Workers Comp Zone


The DWC has posted on its website the RAND Corporations’s study on home health care in workers’ compensation.

The study, titled “Home Health Care for California’s Injured Workers: Options for Implementing a Fee Schedule” can be found here:

SB 863 added Labor Code 5307.1(a)(1) which requires the DWC adopt a home health services fee schedule. Over two years after the enactment of those provisions there is still no fee schedule.

Some severely injured workers are having trouble getting home health care authorized.

Here’s an example.

In my practice at Boxer & Gerson LLP,  I represented a worker who lived alone and was mostly wheelchair and wheeled walker bound. In addition, the worker has depression and some paranoid episodes . There was grave concern about her ability to take care of herself in her own home and whether she was safe, particularly at night. For around a decade the insurer had provided 24- hour home attendants.

Nevertheless, after SB 863 was enacted, the defendant obtained a UR denial of attendant care. The reason? A citation to flimsy MTUS standards that say:

Recommended only for otherwise recommended medical treatment for patients who are homebound, on a part-time or “intermittent” basis, generally up to no more than 35 hours per week. Medical treatment does not include homemaker services like shopping, cleaning, and laundry, and personal care given by home health aides like bathing, dressing, and using the bathroom when this is the only care needed. (CMS, 2004)

The case pending at the California Court of Appeal First District, Frances Stevens v. Outspoken Enterprises, involves similar home care denial issues by UR and IMR.

Some attorneys wonder whether some ancillary services are in fact really medical treatment for which the MTUS, UR & IMR system applies. This runs counter to years of case law where many ancillary items were found to be medical treatment. And in any event, Labor Code 4600(h) references home health services as medical treatment.

An en banc WCAB decision in Roque Neri Hernandez v. Geneva Staffing (2014) 79 CCC 682 does not address the issue of the MTUS home care language outlined above. Neri Hernandez focuses on the need for a prescription and what triggers liability for services.

So while many workers are having trouble accessing home care services in the first place, the DWC is finally getting around to the process of coming up with a schedule to figure out when and how providers should be paid.

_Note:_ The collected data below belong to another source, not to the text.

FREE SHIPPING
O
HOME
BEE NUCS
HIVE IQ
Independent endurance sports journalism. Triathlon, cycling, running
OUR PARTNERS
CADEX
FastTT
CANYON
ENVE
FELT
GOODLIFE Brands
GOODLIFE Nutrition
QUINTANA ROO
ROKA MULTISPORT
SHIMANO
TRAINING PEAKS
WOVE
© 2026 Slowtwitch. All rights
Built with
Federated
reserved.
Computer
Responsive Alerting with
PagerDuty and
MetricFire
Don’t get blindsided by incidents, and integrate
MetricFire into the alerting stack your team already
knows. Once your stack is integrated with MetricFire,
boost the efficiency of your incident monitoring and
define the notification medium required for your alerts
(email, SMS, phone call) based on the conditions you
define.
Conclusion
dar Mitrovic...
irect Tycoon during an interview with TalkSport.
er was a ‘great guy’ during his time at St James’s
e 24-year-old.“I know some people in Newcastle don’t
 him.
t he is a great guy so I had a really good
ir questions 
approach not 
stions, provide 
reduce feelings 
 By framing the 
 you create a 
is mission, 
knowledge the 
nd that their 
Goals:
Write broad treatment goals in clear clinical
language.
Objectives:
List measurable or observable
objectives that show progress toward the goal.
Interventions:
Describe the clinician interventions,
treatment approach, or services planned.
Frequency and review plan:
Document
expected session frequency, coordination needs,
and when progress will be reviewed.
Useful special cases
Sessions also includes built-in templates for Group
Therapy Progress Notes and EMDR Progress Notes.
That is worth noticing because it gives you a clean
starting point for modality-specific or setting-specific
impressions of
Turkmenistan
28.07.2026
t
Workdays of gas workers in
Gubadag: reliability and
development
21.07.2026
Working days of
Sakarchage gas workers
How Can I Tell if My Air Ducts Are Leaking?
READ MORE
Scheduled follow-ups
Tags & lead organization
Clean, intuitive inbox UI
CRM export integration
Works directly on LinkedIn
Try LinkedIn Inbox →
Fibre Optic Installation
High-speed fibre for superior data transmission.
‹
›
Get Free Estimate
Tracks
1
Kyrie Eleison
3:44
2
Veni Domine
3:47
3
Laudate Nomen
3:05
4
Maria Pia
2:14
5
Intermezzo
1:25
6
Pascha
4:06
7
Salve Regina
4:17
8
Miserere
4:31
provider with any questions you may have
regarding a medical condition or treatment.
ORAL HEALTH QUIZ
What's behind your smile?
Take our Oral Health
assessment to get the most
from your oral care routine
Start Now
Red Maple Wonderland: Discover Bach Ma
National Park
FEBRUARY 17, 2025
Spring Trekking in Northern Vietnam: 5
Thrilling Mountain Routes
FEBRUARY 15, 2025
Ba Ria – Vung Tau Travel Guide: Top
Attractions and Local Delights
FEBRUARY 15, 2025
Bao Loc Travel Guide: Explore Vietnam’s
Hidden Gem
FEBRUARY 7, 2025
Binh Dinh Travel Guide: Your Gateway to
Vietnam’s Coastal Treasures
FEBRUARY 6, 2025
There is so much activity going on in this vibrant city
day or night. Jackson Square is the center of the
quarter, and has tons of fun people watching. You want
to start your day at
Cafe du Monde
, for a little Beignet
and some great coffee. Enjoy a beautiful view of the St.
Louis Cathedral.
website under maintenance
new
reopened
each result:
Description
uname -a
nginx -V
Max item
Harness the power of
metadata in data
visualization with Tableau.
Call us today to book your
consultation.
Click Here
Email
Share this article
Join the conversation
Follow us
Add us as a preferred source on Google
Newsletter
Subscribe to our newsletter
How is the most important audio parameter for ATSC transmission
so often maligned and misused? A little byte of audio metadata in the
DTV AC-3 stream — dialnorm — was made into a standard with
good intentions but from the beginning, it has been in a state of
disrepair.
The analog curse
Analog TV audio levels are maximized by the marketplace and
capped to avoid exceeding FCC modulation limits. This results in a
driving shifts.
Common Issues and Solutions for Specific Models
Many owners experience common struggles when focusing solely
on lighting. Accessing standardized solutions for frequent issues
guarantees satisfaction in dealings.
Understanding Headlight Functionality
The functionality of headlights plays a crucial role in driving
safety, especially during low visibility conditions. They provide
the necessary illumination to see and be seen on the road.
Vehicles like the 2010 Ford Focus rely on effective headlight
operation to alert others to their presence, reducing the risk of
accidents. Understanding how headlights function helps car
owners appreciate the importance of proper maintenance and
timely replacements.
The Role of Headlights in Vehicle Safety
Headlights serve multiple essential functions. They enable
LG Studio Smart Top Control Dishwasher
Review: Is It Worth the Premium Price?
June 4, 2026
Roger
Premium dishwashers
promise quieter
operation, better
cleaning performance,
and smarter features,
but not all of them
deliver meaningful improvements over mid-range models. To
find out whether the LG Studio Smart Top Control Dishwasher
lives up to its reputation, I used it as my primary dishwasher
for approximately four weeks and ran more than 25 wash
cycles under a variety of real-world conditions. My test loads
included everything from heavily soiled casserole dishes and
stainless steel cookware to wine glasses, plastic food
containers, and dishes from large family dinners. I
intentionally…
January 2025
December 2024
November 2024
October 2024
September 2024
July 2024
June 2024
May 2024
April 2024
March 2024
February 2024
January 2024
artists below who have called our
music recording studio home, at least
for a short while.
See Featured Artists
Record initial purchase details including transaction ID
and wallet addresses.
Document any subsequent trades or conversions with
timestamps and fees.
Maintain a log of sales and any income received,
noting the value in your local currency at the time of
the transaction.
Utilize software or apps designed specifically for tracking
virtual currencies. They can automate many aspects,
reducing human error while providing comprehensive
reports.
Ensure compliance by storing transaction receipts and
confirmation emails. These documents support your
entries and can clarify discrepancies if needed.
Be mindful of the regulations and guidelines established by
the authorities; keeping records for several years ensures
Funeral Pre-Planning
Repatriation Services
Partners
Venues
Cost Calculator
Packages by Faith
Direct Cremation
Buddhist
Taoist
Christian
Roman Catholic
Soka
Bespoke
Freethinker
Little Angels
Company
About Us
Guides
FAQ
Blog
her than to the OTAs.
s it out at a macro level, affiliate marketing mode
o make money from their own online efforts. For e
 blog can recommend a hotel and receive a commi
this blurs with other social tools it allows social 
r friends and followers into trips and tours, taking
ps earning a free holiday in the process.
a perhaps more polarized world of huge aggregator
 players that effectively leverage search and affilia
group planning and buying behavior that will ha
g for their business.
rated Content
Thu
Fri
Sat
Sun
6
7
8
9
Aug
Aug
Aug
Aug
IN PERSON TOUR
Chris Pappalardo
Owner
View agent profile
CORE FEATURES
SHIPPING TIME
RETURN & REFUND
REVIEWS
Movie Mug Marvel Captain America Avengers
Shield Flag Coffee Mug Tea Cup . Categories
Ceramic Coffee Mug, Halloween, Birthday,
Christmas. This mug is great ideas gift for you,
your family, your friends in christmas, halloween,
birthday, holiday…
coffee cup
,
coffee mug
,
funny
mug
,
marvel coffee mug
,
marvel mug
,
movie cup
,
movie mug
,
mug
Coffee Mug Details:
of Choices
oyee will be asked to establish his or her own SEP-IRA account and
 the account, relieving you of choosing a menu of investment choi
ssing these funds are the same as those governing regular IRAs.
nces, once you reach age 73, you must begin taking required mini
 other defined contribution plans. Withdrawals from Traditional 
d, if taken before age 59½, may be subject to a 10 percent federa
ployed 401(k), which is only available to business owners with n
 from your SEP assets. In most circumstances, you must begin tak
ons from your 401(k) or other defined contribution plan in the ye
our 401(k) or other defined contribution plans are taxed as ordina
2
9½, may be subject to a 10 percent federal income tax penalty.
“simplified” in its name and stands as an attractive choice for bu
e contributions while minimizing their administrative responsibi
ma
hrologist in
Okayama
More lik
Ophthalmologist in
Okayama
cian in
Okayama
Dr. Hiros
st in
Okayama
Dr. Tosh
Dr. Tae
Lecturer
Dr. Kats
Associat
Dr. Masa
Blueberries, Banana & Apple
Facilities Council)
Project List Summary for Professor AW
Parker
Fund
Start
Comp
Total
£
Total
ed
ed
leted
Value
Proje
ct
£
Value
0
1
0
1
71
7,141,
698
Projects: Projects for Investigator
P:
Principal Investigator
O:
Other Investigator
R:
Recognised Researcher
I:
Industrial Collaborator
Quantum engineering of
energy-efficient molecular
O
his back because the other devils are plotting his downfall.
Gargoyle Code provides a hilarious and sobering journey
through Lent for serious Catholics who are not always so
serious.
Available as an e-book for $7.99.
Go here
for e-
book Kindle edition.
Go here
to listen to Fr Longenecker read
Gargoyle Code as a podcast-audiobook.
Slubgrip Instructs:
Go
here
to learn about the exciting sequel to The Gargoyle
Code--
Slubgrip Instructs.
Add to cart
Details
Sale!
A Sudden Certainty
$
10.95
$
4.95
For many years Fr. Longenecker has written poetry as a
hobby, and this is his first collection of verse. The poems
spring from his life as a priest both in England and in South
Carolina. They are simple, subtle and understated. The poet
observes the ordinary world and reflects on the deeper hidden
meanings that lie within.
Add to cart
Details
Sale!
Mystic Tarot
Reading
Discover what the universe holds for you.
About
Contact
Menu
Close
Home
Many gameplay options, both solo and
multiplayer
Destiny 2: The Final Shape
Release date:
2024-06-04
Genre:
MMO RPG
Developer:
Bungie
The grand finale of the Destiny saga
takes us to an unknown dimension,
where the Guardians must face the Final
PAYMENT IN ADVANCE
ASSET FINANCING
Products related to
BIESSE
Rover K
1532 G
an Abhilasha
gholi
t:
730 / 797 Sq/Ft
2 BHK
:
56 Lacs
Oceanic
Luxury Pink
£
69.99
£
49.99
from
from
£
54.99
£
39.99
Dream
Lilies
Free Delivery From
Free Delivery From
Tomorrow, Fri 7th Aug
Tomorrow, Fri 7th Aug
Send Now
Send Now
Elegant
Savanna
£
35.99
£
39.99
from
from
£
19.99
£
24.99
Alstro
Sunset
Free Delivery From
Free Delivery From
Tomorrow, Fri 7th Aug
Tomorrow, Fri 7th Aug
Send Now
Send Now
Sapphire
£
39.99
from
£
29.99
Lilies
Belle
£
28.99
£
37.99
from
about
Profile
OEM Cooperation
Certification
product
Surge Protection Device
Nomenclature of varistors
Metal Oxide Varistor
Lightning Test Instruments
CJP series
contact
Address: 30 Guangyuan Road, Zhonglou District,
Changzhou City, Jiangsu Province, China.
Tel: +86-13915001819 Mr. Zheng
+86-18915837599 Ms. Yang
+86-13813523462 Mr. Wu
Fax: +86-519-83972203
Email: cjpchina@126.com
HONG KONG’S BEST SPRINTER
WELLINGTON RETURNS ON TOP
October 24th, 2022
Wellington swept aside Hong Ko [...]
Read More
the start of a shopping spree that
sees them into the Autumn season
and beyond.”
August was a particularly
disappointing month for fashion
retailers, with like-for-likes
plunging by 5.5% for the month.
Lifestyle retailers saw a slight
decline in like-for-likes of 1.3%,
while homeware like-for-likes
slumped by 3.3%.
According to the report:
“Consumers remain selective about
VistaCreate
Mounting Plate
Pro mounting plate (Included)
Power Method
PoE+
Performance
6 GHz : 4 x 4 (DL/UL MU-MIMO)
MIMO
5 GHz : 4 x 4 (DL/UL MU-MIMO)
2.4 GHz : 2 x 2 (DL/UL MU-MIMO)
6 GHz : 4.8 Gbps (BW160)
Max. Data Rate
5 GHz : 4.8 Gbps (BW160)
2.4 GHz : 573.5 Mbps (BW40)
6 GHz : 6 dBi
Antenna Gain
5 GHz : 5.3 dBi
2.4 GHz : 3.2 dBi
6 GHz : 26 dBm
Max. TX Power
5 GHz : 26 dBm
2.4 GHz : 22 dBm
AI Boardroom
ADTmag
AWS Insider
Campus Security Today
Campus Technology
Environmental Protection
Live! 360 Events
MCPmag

The study by Barbara O. Wynn and Anne Boustead of RAND surveys home health care services under Medicare, In-Home Spport Services, Medi-Cal, OWCP and the VA as well as under legislatively mandated systems in other states.

We are some ways away from seeing any specific fee schedule adopted. The next step will be a March 3, 2015 public meeting held in Oakland (10 a.m. to noon) to discuss the home health services fee topic. The notice of the meeting says that public input is invited “regarding issues including assessing the need for home health services, service provider requirements, fee amounts, and billing codes.”

As with all post SB 863 regulatory issues, major stakeholders will weigh in with their perspectives.

Although lengthy, here is RAND’s summary of its recommendations:

The task that DWC faces in establishing a fee schedule for home health services that meets the requirements imposed by the Labor Code is difficult. Weaving multiple fee schedules into a single integrated fee schedule is challenging in itself and is further complicated by the absence of data on the volume and cost of different types of home services and caregivers providing services to injured workers. In this report, we have concentrated on identifying options that would result in a single fee schedule covering the full range of home health services furnished to injured workers and have identified a number of options that could be considered. We have developed three sets of recommendations.

The first set deals with policies and activities that should be undertaken regardless of the actions of the other sets of recommendations. The second set pertains to implementing a single integrated fee schedule that would draw on three existing fee schedules: Medicare, IHSS, and the OWCP. These recommendations are based on a straightforward reading of the Labor Code requirements for a home health fee schedule under current law and are being made at the request of DWC. Because we are concerned by the complexities raised by this type of fee schedule and the adequacies of both the Medicare per visit allowances and the IHSS allowances, we have also developed a third set of recommendations based on implementing an OWCP-based fee schedule, at least with respect to skilled home health services that would not otherwise be covered under IHSS. We believe that this fee schedule is more likely to accurately match the allowances with the services needed by injured workers, is less prone to payment disputes and potential abuse, and is administratively less complex. DWC has authority under Labor Code Section 5307.1(b) to establish different payment parameters from those used in the Medicare payment system to make sure that the OMFS allowances are adequate to ensure a reasonable standard of services and care for injured workers as long as the estimated aggregate fees do not exceed 120 percent of the amounts payable in the relevant Medicare payment system for comparable services in the relevant Medicare payment system. Arguably, the DWC might conclude that this provides sufficient authority to adopt the OWCP fee schedule with appropriate modifications to keep within the 120 percent limitation on aggregate fees with respect to intermittent or part-time services covered by Medicare. “

I’ll be covering the March hearings.